The first volume to be produced was on the classification of Digestive System Tumours. Seven years after the fourth edition, a fifth edition on Soft Tissue and Bone Tumours was published in May 2020. The fifth Female Genital Tumours was published in September 2020. The fifth edition of Thoracic Tumours was discussed at the 2020 World Conference on Lung Cancer in Toronto. It includes additional chapters "Diagnostic Molecular Pathology" and "Essential or Desirable Diagnostic Criteria", and some new lung cancer types.

- "Digestive System Tumours" (2019)

- "Breast Tumours" (2019)

- "Soft Tissue and Bone Tumours" (2020)

- "Female Genital Tumours" (2020)

- "Thoracic Tumours" (2021)

- "Central Nervous System Tumours" (2021)

- "Paediatric Tumours" (2023)

- "Urinary and Male Genital Tumours" (2022)

- "Head and Neck Tumours" (2024)

==Consensus based versus evidence based approach==
The method of classifying tumours in the Blue Books was discussed in an accompanying article in the International Journal of Cancer in June 2020, titled "WHO Classification of Tumours: How should tumors be classified? Expert consensus, systematic reviews or both?" In it, they noted that heavy reliance on expert consensus relative to structured and controlled systematic reviews may result in bias, giving undue weight to particular literature or missing relevant studies. In the first volume of the fifth series, 200 tumours or topics were marked as clinically irrelevant, and up to 130 were reported as "unknown", with no further explanation of whether a detailed literature search was conducted. Interpersonal and cultural factors, dominating characters, and the varying representations in each expert panel, influence decisions.
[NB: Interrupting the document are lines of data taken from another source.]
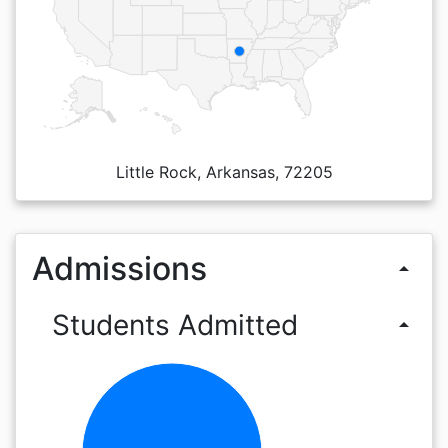
Little Rock, Arkansas, 72205
Admissions
arrow_drop_up
Students Admitted
arrow_drop_up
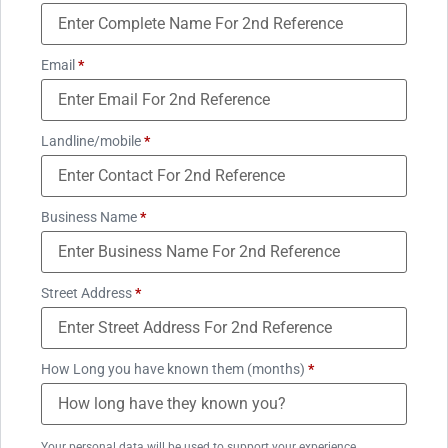
Email
*
Landline/mobile
*
Business Name
*
Street Address
*
How Long you have known them (months)
*
Your personal data will be used to support your experience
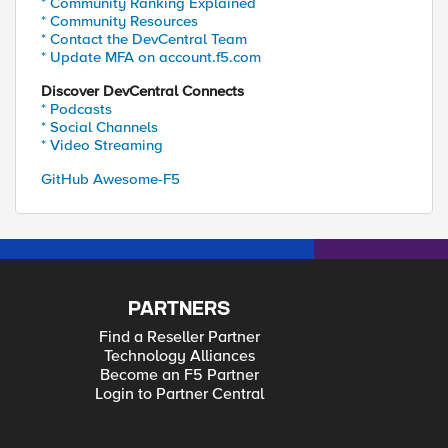
* Community Ranking Explained
* Community Resources
* Contact the DevCentral Team
* Update MFA on account.f5.com
Discover DevCentral Connects
* Podcasts
* Social Channels
* Video Streaming
GitHub Awesome-F5
PARTNERS
Find a Reseller Partner
Technology Alliances
Become an F5 Partner
Login to Partner Central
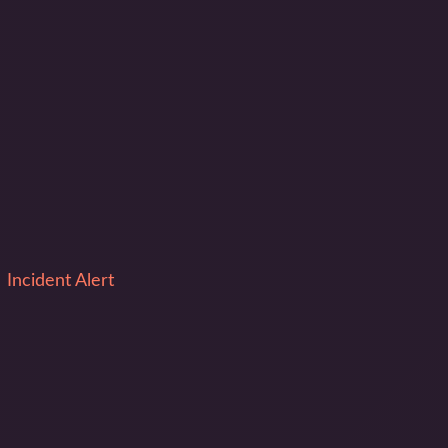
Incident Alert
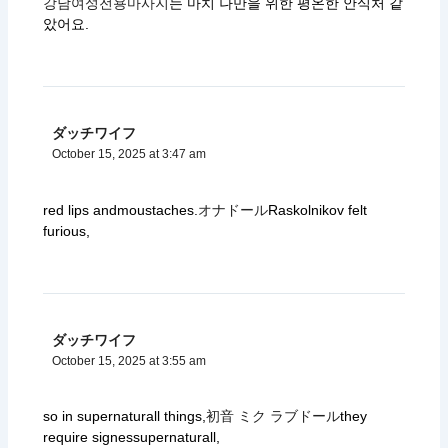
강남여성전용마사지
는 마치 나만을 위한 평온한 안식처 같
았어요.
ダッチワイフ
October 15, 2025 at 3:47 am
red lips andmoustaches.
オナドール
Raskolnikov felt
furious,
ダッチワイフ
October 15, 2025 at 3:55 am
so in supernaturall things,
初音 ミク ラブドール
they
require signessupernaturall,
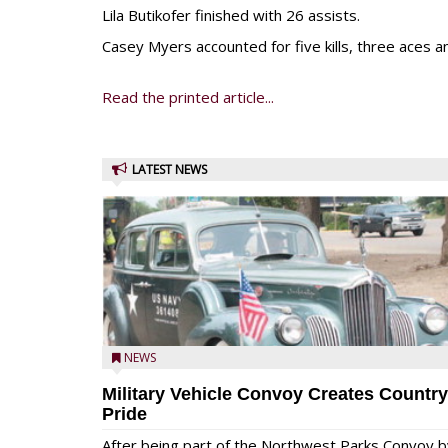
Lila Butikofer finished with 26 assists.
Casey Myers accounted for five kills, three aces 
Read the printed article...
LATEST NEWS
NEWS
Military Vehicle Convoy Creates Country
Pride
After being part of the Northwest Parks Convoy b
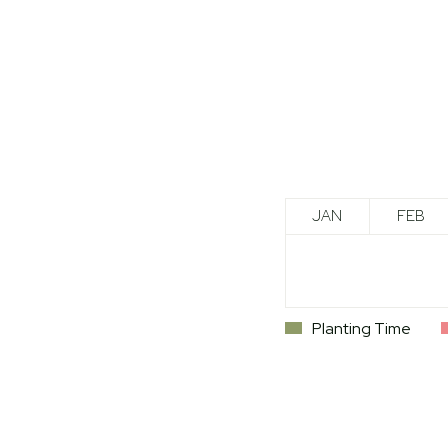
JAN
FEB
Planting Time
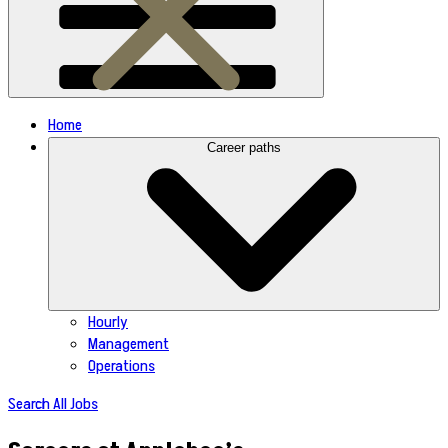
Home
Career paths
Hourly
Management
Operations
Search All Jobs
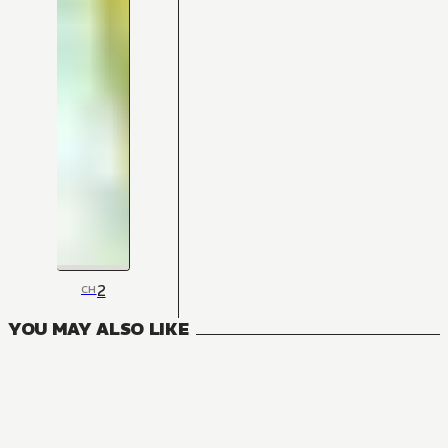
2
CH
YOU MAY ALSO LIKE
During updating, carrying forward previously incorrectly referenced material could also be a potential problem.

The authors noted that biases are reduced somewhat by having an editorial board to oversee evidence and make decisions. They questioned whether these problems could also be reduced by adding evidence‐based practices to the editorial process, but noted that imposing this might not be appropriate, and that some feel that "clinical judgment based on experience" has an importance that may not be emphasised from randomized controlled trials. In conclusion, they proposed four "non‐negotiables" when carrying out literature reviews that affect important decisions for the WHO Blue Book series: transparency, searching rigor, double checking, risk of bias assessment.